THE Commission on Audit (COA) has stopped salary deductions, for the moment, against government officials and employees who were earlier held liable for disallowed transactions.
However, the COA clarified that the payment is just being deferred and not being waived and only in consideration of the fact that a big part of the country is under enhanced community quarantine (ECQ).
Likewise suspended was the issuance and enforcement of COA’s Order of Execution (COE) while deadlines for the filing of appeals to notices of disallowance and/or notices of charge falling on or after March 13, 2020 were extended by 60 days.
A COE is an order directing a government agency to enforce COA’s final and executory decisions, including those that require persons held liable to refund amounts disallowed through salary deductions or other means.
“The implementation of the ECQ in some parts of the country, and the observance of general community quarantine in some parts … due to the COVID-19, have significantly affected the normal course of operations in government service,” COA said in Resolution No. 2020-022 issued on April 16.
The COA said it issued the deferment and extension because of “a felt need to alleviate the burden of concerned officials and employees” under the present crisis.
The resolution was signed by COA chairman Michael G. Aguinaldo and Commissioner Roland C. Pondoc.
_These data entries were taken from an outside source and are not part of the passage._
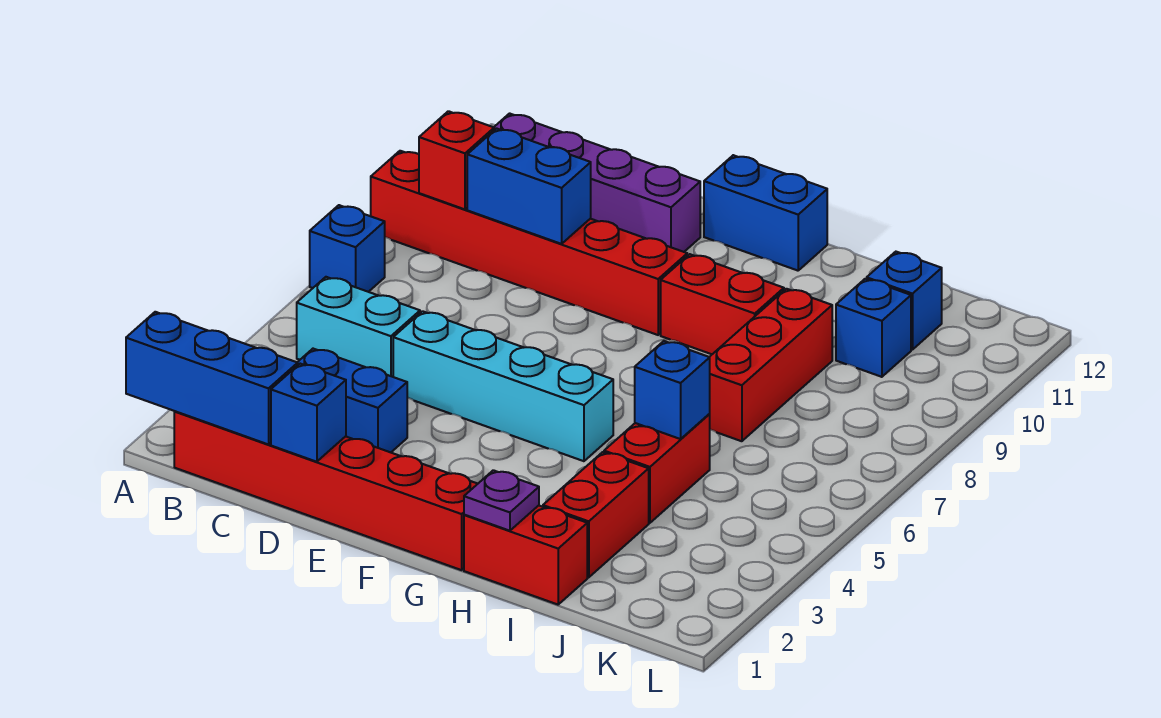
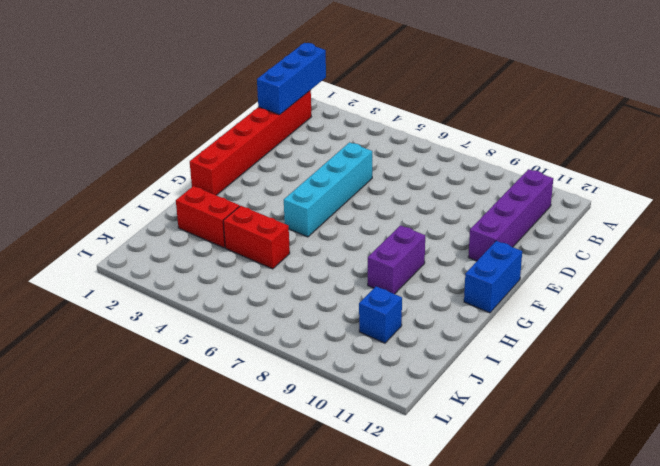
purple brick G9:H9 level 1 -> red brick G9:H9 level 1
none -> blue brick A7 level 1
none -> red brick A9:F9 level 1
none -> cyan brick B5:C5 level 1

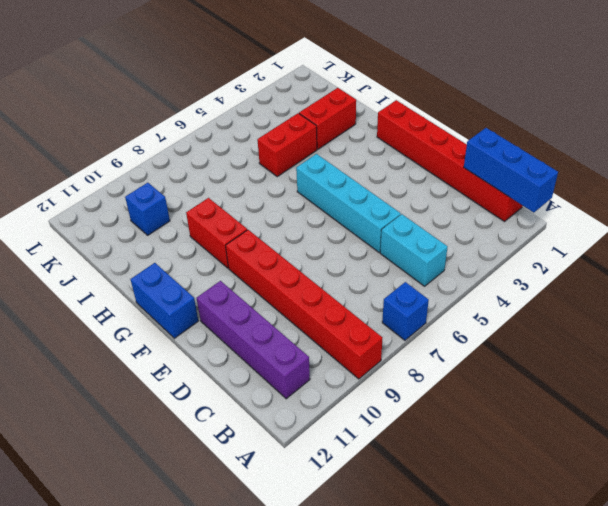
none -> blue brick C3:D3 level 1
none -> red brick H1:I1 level 1
none -> red brick I7:I9 level 1

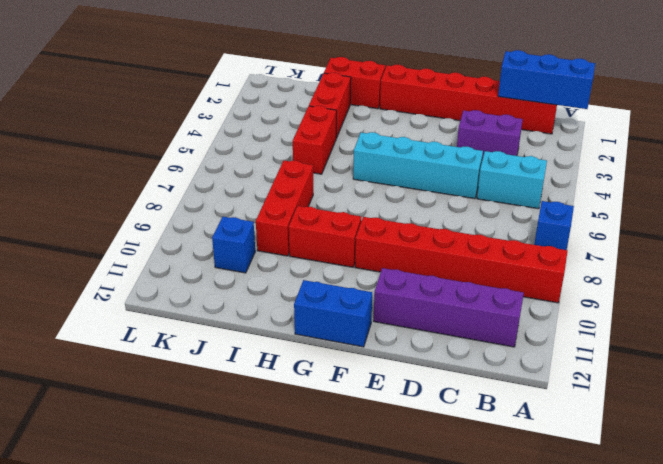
purple brick C3:D3 level 1 -> blue brick C3:D3 level 1
none -> blue brick J11 level 1
none -> red brick B9 level 2
none -> blue brick C9:D9 level 2

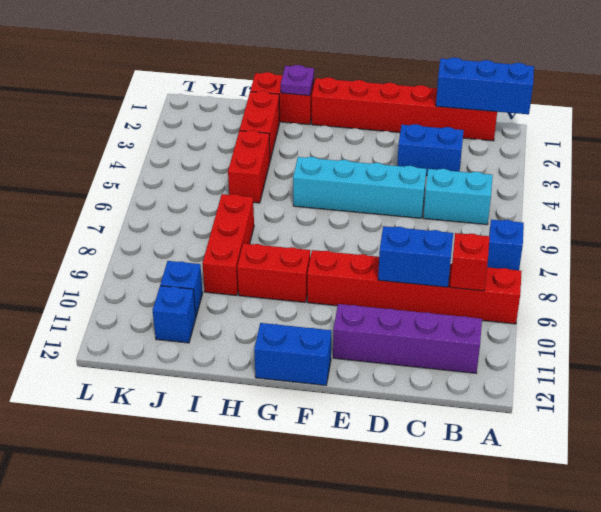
none -> blue brick D1 level 2
none -> blue brick I5 level 2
On April 21, the commission also issued a circular that temporarily relaxed rules on the inventory of donated goods and funds, to speed up distribution by way of support to the government’s effort to provide basic necessities to people under quarantine.
From the previous practice of opening all packages, segregating, then recording them before repacking and distribution, the COA said all donations in kind from local and foreign donors would be allowed for distribution straight away.
In its place, only the remaining balance at the end of the quarantine period will be recorded in the books.